We are in the Hill Country. The Hill Country was formed by the limestone uplift of the Edwards Plateau. There are rivers and nice mountain climbing, canyons and caverns. Of Texas' more than 115 State Parks, at least 18 exist in the Hill Country. This area of gently rolling hills also includes some marvelous cities with interesting histories and attractions unique to themselves. The Colorado River runs its rugged way through one of the State parks, and we visited the Lyndon B. Johnson State Park and Historic site operated in conjunction with the National Park Service. We lunched in Fredericksburg, the heart of German Texas, and that's German with a Texas twang!

Texas is a case of location, location, location. There’s more to the Texas State of Mind. It's big! Everything is big! When we left the LBJ Presidential Library and Museum on the University of Texas Campus in Austin, we asked for a restaurant suggestion that would be very "Texas." We were directed to the Hyde Park Bar and Grill. Sounded more like upstate New York to me, but I was wrong. Here's the description of Rob's sandwich as well as it photo. Texas sized.

Here are some more big Texas ideas:
The cattle are longhorn--quite a stretch from horn tip to horn tip!

The distance from star point to star point of the star in the dome of the Capitol measures eight feet across. BIG!

Texas has an anti-litter campaign going. Here's the slogan you see on bumper stickers, t-shirts, and signs. I picked up a few bumper stickers initially thinking they represented the independent spirit of the place, but look closely and you see the highway markers in the pattern. Fines for highway littering are a threatened $1000.00. Big!

There’s even a Lone Star Beer!

Along many of the highways we've traveled are fences. The lands are still ranch lands and open range grazing lands. Even on the Ft. Hood military installation, soldiers on the ranges must be aware of cattle and cease exercises when cattle are present. There are cattle crossings on the roads. Off the main roads, you enter a ranch by driving over gravely, unpaved or old macadam roads, but you pass under an archway--not quite as elaborate as J.R. Ewings’, but an archway just the same--in stone, metal, or a variety of other building materials. The archway proclaims the name of the ranch. This is the archway to The Moser Ranch near Killeen, TX.

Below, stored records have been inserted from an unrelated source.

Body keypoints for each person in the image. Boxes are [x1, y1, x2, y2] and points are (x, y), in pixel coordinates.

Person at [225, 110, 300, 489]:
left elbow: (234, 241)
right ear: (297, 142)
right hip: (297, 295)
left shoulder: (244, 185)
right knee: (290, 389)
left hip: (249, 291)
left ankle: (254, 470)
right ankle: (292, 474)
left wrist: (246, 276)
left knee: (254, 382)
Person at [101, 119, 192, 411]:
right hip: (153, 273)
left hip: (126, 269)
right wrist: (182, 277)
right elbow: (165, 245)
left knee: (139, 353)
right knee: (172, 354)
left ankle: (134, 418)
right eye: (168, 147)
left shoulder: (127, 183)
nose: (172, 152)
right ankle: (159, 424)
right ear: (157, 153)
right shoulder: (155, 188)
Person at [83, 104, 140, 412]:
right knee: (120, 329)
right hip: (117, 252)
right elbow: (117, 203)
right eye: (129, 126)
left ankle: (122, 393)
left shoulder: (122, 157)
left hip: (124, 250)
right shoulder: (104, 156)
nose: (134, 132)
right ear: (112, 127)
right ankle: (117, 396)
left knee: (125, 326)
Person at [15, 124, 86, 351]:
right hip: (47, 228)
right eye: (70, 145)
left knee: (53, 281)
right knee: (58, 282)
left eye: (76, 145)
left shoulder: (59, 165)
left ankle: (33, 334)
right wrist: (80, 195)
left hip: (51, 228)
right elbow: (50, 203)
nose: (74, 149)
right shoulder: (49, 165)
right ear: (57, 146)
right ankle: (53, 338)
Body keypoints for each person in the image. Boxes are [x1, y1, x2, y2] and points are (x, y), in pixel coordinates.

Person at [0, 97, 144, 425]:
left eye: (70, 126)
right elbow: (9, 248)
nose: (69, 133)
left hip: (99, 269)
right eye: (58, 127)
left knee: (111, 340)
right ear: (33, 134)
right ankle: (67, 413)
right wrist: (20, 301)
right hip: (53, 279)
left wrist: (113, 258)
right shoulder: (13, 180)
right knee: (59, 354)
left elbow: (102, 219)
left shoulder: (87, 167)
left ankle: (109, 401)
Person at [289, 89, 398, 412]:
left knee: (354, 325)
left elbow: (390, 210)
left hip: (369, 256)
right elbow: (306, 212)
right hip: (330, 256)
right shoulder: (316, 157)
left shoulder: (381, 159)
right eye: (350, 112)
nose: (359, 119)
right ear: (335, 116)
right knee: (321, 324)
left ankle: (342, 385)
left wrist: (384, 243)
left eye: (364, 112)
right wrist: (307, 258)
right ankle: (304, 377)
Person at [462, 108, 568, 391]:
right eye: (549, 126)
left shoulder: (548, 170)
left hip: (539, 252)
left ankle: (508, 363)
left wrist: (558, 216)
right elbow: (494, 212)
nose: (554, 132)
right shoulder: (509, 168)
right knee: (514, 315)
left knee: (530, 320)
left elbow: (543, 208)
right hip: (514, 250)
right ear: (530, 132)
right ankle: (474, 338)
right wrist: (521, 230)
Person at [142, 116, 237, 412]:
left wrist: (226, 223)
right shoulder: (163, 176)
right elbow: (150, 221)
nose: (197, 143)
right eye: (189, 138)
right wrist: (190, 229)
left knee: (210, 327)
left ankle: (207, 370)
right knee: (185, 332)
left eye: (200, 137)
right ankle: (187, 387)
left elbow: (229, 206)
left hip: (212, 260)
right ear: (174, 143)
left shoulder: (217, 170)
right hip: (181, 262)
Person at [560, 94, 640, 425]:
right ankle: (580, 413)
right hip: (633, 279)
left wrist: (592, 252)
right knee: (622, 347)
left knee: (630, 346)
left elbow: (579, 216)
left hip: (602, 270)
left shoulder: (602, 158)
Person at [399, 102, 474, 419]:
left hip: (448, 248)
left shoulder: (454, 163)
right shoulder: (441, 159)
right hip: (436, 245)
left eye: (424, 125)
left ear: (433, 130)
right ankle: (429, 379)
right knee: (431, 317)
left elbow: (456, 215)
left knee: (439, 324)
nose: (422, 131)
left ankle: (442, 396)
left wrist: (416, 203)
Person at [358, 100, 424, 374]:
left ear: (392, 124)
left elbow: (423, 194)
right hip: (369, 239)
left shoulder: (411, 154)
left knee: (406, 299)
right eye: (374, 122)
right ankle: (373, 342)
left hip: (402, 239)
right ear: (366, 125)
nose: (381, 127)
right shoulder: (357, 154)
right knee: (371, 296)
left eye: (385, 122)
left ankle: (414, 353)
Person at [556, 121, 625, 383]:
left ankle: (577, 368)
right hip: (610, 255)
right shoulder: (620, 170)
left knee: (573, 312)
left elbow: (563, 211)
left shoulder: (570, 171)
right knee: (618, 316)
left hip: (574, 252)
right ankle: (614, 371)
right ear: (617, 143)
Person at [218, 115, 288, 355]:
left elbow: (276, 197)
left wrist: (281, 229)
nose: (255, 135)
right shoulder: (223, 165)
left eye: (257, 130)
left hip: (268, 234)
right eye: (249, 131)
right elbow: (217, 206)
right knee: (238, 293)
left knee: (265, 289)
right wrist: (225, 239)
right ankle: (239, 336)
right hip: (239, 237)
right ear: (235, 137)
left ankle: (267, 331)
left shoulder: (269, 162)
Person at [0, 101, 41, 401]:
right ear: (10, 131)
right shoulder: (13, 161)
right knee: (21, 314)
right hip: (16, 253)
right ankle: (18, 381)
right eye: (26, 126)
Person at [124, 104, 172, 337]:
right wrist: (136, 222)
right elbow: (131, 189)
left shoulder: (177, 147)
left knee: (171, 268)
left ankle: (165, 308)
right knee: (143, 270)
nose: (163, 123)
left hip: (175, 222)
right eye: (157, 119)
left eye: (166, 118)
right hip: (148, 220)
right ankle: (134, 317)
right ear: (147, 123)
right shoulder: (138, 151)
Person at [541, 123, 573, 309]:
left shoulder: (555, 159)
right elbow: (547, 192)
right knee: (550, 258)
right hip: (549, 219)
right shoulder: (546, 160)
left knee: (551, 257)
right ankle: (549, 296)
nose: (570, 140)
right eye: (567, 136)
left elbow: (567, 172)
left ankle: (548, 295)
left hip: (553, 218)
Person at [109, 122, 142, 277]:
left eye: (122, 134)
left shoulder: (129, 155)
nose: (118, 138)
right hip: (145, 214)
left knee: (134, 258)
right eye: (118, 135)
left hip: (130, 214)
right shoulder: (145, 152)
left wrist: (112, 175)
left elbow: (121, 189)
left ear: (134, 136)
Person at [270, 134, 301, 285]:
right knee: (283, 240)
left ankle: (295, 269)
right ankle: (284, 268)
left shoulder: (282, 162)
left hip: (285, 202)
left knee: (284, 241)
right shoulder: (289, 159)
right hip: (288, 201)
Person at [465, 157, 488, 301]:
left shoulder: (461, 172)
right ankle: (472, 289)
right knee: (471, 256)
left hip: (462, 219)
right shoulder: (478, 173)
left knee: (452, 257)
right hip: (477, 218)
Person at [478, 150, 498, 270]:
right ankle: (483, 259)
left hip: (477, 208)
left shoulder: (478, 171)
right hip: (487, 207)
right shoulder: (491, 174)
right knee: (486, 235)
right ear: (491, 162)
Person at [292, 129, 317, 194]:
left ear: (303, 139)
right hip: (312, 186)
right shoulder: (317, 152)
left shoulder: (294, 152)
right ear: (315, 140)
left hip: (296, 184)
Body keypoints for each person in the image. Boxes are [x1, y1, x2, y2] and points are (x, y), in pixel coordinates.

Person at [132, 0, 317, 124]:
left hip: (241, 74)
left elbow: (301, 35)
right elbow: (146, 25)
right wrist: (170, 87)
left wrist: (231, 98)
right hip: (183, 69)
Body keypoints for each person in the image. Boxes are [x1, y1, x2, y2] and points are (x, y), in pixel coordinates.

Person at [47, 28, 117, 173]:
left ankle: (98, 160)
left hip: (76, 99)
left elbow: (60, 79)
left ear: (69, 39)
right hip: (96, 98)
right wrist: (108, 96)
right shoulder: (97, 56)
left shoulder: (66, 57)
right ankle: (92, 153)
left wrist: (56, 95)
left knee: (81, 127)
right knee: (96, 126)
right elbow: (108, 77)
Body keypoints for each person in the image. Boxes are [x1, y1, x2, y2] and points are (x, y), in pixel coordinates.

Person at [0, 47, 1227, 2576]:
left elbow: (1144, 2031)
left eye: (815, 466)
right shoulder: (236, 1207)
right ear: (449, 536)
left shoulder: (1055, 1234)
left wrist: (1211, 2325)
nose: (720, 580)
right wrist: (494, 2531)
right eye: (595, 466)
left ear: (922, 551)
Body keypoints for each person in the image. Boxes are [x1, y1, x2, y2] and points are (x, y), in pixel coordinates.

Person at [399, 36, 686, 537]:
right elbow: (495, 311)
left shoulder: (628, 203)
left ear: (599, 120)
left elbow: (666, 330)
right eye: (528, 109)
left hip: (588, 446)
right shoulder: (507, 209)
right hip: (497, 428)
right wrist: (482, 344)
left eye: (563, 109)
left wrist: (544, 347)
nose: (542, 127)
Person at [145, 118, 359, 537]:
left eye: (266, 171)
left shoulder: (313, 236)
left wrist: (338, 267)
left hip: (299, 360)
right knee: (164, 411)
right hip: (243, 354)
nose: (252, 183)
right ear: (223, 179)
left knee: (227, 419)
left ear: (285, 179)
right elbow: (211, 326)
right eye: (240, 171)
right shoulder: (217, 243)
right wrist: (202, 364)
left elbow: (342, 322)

Texas is not all old ranching country either. Texas wine country is beginning to flourish, and there is a Texas Wine Trail extending through most of the Hill Country stretching from New Braunfels in the south, through Johnson City, and up toward Lampasas in the northern part of Central Texas. Tours, festivals, and tastings are available, and it looks pretty terrific--and Texas Big. Rob and I drove through a section of it heading toward The Lyndon Baines Johnson National Historical Park, but time did not permit a visit.

When you come to Texas, come to enjoy its enormity and its diversity. I wouldn't presume to go beyond my impressions of this one section of the vast state. I bet the flavor changes radically. Do your research beforehand, and if possible, take your time. Remember, too, that Texas is more than a state; it is a state of mind.